Start of EXERCISE DATA

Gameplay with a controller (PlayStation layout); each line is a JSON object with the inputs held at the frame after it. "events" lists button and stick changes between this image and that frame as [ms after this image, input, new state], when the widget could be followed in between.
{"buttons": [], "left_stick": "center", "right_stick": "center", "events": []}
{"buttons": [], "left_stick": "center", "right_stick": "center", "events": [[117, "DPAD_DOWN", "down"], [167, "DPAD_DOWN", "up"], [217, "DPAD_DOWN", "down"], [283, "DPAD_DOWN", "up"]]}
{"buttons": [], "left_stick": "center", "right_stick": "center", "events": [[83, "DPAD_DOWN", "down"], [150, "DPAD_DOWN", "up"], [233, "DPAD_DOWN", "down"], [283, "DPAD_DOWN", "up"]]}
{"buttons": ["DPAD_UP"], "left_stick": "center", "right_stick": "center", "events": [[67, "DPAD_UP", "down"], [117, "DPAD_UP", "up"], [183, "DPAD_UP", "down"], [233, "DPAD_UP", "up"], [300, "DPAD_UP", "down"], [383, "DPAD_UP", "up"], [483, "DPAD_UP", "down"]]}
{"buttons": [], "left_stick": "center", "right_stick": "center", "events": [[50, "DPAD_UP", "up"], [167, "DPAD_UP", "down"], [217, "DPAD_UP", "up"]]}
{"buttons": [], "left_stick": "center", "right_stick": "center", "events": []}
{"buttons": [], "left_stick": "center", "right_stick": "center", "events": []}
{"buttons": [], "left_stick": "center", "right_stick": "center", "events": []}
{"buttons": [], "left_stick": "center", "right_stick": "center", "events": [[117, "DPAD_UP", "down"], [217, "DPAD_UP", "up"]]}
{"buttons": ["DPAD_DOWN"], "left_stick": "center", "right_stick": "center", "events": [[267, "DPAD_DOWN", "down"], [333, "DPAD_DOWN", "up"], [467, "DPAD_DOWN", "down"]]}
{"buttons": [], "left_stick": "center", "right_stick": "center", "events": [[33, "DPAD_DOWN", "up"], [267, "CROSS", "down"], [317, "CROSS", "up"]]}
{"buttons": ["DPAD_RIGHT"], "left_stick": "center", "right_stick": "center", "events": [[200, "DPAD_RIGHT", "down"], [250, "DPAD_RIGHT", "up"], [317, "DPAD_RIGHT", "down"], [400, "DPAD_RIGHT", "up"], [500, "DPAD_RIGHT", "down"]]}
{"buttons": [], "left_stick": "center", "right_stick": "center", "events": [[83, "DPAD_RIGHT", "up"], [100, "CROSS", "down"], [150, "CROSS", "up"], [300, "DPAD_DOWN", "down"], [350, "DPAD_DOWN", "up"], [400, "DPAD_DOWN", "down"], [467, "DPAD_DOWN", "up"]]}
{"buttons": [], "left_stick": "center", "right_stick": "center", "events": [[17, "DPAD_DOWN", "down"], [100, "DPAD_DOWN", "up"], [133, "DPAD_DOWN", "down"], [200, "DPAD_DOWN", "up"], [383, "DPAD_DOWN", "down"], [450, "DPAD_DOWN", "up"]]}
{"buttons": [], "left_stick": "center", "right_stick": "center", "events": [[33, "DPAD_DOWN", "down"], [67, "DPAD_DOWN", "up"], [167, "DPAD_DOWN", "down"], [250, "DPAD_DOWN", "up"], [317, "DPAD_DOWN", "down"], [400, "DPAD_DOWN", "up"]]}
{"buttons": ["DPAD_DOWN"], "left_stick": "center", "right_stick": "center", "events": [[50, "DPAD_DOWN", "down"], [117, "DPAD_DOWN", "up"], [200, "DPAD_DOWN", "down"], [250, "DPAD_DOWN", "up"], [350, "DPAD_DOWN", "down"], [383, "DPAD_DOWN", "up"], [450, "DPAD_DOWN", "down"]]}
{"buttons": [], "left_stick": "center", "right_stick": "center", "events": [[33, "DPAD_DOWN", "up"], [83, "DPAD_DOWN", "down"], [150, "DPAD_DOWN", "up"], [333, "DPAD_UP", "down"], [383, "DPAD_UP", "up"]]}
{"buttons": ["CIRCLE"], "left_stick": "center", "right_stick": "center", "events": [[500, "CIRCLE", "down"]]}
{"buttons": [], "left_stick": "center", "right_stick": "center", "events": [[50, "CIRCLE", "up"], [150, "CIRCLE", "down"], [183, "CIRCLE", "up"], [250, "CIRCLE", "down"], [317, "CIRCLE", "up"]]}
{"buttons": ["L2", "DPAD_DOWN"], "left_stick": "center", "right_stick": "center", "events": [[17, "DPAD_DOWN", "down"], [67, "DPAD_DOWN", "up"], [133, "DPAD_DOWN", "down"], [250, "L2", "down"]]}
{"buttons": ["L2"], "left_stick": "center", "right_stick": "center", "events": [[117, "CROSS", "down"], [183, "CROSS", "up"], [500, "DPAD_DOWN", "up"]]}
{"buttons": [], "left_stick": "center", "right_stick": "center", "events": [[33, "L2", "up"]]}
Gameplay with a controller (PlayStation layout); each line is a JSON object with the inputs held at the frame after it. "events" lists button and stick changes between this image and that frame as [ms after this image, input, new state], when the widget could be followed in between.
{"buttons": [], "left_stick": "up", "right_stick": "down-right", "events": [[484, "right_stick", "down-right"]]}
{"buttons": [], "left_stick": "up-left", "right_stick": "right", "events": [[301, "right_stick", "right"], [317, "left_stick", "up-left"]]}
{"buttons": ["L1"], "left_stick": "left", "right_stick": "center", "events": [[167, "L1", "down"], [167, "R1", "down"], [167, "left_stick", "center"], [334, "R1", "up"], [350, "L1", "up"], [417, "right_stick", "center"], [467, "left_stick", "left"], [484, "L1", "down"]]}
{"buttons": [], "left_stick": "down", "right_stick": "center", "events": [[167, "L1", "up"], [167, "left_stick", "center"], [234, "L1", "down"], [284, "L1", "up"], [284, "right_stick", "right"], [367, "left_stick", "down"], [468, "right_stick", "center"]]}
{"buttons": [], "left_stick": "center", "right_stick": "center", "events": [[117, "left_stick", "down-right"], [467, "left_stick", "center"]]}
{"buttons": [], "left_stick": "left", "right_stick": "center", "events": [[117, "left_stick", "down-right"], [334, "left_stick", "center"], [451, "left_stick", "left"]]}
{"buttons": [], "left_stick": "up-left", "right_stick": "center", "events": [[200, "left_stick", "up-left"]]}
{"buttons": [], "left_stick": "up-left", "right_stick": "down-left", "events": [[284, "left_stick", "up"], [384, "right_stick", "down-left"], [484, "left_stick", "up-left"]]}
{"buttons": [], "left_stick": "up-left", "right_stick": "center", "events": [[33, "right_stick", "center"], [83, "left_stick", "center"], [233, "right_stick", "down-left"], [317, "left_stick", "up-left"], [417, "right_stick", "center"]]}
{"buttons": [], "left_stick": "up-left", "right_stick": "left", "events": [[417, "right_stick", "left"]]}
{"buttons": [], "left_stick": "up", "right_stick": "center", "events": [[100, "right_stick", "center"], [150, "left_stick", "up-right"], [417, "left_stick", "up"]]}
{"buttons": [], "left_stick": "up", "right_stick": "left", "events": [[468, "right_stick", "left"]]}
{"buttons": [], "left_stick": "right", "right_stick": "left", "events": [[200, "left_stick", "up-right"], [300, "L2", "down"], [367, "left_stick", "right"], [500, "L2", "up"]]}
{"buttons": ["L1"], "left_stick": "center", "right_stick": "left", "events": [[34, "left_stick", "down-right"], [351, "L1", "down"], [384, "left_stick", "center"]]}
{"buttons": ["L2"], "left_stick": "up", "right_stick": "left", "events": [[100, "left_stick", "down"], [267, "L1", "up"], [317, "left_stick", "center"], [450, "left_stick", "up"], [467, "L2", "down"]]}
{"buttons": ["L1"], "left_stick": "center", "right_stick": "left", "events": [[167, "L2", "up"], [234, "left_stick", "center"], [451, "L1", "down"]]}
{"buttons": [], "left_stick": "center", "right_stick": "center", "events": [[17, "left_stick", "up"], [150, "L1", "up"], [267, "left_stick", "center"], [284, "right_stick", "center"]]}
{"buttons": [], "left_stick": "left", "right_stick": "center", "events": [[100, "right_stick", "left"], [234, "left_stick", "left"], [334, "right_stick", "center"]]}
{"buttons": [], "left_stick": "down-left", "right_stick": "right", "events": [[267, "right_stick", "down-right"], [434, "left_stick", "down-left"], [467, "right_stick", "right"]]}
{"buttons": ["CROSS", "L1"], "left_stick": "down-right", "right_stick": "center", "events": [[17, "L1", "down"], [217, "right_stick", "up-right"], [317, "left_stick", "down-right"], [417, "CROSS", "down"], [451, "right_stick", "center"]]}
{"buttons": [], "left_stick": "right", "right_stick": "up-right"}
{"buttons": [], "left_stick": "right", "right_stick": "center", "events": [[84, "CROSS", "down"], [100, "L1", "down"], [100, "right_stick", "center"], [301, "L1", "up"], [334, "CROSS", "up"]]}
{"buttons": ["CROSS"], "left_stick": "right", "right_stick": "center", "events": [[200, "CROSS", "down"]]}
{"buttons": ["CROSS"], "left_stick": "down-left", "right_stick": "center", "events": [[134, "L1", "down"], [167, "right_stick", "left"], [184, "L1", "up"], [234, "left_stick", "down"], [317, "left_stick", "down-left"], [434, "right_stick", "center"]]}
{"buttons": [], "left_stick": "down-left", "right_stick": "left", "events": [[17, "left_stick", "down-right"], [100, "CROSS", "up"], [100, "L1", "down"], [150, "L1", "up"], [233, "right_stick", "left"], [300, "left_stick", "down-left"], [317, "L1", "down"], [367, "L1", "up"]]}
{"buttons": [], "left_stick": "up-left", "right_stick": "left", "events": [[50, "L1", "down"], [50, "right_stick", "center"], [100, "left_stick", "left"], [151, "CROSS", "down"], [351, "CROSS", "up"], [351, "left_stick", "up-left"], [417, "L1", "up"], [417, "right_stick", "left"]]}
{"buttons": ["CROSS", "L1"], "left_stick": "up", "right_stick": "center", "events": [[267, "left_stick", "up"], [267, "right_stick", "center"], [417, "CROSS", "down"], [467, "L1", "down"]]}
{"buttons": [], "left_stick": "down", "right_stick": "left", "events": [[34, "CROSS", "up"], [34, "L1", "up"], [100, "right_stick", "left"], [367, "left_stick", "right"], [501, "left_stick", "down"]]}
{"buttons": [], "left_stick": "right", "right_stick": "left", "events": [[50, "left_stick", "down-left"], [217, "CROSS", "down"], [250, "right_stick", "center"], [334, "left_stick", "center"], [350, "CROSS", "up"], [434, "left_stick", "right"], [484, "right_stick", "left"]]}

End of EXERCISE DATA

ABOUT THIS TASK - Only a number belongs in the answer: the number of lines in the preceding data that hold "CIRCLE".

OUTPUT FOR THIS EXERCISE - 2